## STUDY TEXT:
==================================================
Business Services for Foreign Investors in Lithuania

AT A GLANCE

  1. Lithuania welcomes foreign investment with no restrictions on foreign ownership — a non-EU national or foreign company can own 100% of a Lithuanian UAB with no local partners required.
  2. A Lithuanian entity gives foreign investors full EU legal standing: EU VAT registration, access to SEPA payment infrastructure, eligibility for EU funding programmes, and the ability to contract under EU law.
  3. We provide three service areas for foreign investors and entrepreneurs: accounting, legal services, and immigration — covering the setup, ongoing operations, and personal relocation needs of international investors entering the Lithuanian and EU market.
  4. Lithuania’s participation dividend exemption and extensive double taxation treaty network make it a tax-efficient holding and operating jurisdiction for structured international investment.
  5. Non-EU entrepreneurs who wish to live and work in Lithuania have dedicated immigration pathways — the EU Blue Card, national work permits, and the Startup Visa programme for qualifying innovators.

Foreign investors entering Lithuania need three things: accounting and tax compliance structured for international operations (group accounting, transfer pricing, dividend reporting); legal support for the investment structure itself (holding company design, corporate governance, cross-border contracts); and — where the investor or their team intends to be physically present in Lithuania — immigration assistance for work and residence permits. We cover all three service areas under one engagement, in English, coordinating the accounting, legal, and immigration workstreams so they advance simultaneously rather than sequentially.

Why Foreign Investors Choose Lithuania

Lithuania’s appeal to foreign investors is built on a combination of practical factors that distinguish it from most other EU member states — not marketing claims, but specific legal, tax, and operational conditions that experienced investors notice when they compare options.

No foreign ownership restrictions

Lithuania places no restrictions on foreign ownership of Lithuanian companies. A non-EU individual or a company registered in any country can own 100% of a Lithuanian UAB. There is no requirement for Lithuanian co-shareholders, local directors in most sectors, or minimum local investment. This full ownership model gives foreign investors direct control of their Lithuanian entity without the dilution or governance complications that local partnership requirements create in other jurisdictions.

EU market access from a single entity

A Lithuanian UAB is a full EU legal entity. It can operate across the EU single market, sign EU-standard commercial contracts, access SEPA payment infrastructure, apply for EU funding, and passport regulated services under EU directives. For investors based outside the EU — in the UK, UAE, Israel, the US, Singapore, or Georgia — a Lithuanian entity provides genuine EU market access without requiring the investor to establish multiple entities in different member states. Lithuania’s position as a small, accessible EU jurisdiction with a straightforward regulatory environment makes it a practical entry point for non-EU investors building an EU presence.
==================================================
## GIVEN DATA:
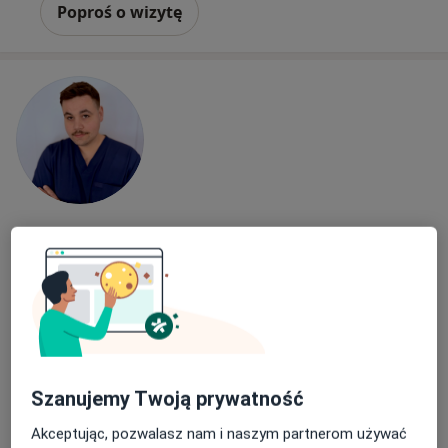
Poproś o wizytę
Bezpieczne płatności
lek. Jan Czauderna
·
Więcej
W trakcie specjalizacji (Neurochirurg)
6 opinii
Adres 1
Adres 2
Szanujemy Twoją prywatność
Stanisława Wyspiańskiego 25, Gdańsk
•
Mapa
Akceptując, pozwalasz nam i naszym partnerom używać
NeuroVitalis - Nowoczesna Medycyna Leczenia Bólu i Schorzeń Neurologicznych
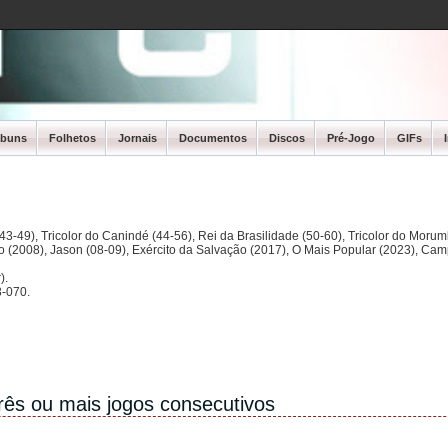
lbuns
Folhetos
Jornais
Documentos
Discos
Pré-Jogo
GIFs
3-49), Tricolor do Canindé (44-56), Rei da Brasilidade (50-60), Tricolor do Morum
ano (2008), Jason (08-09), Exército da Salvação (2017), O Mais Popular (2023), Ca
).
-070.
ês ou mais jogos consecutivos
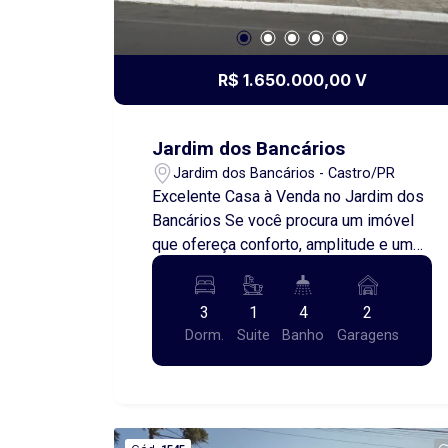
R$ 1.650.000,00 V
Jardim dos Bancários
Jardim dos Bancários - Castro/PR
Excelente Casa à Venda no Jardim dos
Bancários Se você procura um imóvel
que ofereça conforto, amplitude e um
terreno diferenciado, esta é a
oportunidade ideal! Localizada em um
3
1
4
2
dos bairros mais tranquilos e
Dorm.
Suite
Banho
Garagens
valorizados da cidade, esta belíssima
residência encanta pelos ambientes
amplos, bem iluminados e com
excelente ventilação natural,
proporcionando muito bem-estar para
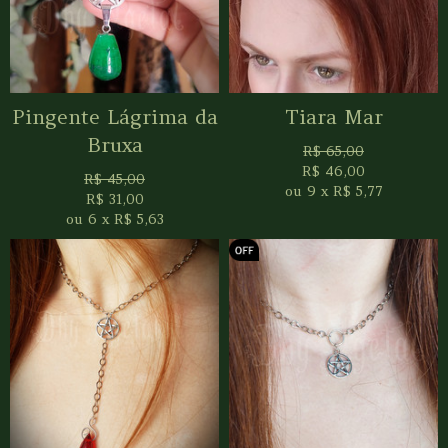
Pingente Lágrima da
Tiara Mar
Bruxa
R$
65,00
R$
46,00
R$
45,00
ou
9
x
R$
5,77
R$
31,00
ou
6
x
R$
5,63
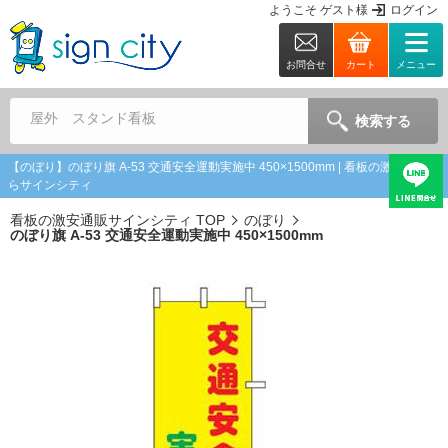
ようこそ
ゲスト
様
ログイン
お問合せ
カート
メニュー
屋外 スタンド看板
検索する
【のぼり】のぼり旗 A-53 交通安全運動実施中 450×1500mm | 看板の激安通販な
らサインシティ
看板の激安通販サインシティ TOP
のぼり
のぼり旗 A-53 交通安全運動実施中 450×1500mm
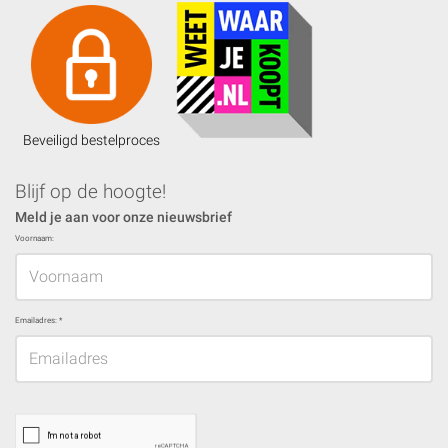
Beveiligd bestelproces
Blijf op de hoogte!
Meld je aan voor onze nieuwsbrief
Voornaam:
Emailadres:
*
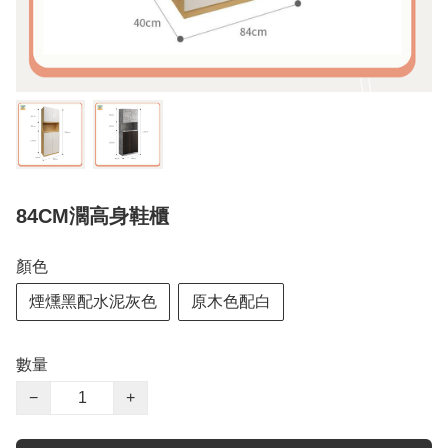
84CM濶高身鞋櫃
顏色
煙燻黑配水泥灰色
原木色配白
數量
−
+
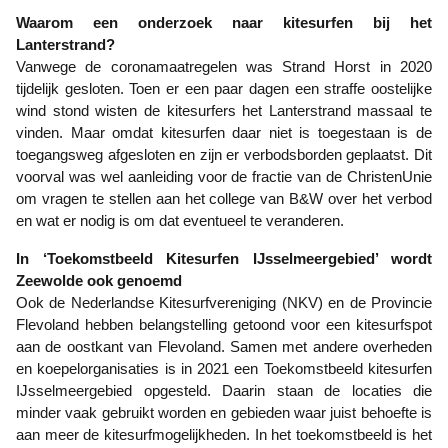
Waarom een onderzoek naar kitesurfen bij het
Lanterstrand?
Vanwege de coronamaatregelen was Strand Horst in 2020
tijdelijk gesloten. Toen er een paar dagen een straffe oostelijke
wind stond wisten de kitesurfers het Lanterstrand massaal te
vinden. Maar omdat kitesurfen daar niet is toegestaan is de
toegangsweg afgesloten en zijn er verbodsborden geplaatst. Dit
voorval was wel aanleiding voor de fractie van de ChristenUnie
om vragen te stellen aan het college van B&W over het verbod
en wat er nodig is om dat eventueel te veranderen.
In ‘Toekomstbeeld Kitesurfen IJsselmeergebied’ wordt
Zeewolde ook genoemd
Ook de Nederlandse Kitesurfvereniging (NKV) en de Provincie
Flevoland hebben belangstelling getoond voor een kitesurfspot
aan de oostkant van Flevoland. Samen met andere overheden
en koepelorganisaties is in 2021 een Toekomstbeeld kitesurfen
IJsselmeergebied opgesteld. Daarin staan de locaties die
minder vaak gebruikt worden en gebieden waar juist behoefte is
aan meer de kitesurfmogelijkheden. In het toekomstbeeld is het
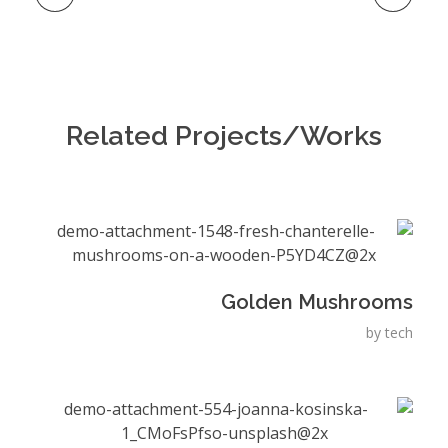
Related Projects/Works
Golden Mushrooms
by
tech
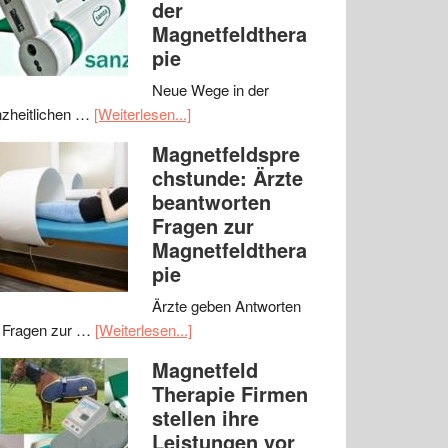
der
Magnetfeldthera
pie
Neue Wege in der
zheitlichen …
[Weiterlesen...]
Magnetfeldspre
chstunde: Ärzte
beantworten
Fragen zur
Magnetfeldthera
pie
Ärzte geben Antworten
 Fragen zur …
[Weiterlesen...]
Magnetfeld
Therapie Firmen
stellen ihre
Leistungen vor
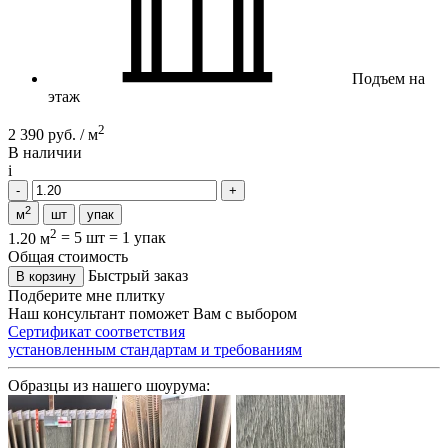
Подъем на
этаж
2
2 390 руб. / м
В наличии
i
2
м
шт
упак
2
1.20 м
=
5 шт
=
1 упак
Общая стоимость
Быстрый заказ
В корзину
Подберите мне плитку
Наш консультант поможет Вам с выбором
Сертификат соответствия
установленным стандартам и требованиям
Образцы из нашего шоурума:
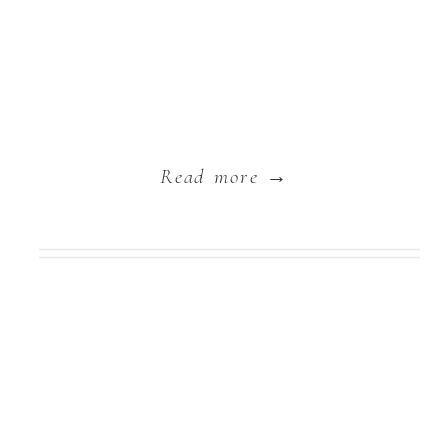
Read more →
==================================================
## YOUR GOAL:
Write the next part of the text on business services for foreign investors in Lithuania, picking up right after its last sentence.

## RESULT:
Competitive tax environment

Lithuania offers a 15% standard corporate income tax rate, reduced to 5% for qualifying small companies (up to 10 employees and revenue below €300,000). The participation dividend exemption allows dividends received by a Lithuanian holding company from qualifying EU subsidiaries to be exempt from Lithuanian CIT under specific conditions — making Lithuania a viable intermediate holding jurisdiction for multi-entity EU structures. Lithuania has concluded double taxation treaties with more than 55 countries, providing mechanisms to avoid double taxation on income flowing through the Lithuanian entity.

Holding structure possibilities

For international investors building multi-entity EU structures, a Lithuanian holding company can sit between a non-EU parent and EU operating subsidiaries. The holding company receives dividends from operating subsidiaries under the participation exemption, manages intercompany loans, holds intellectual property, and provides an EU-domiciled legal entity for group governance purposes. We design holding structures for foreign investors as part of our legal advisory service, assessing the correct jurisdiction, entity type, and intercompany arrangements for each specific investment scenario.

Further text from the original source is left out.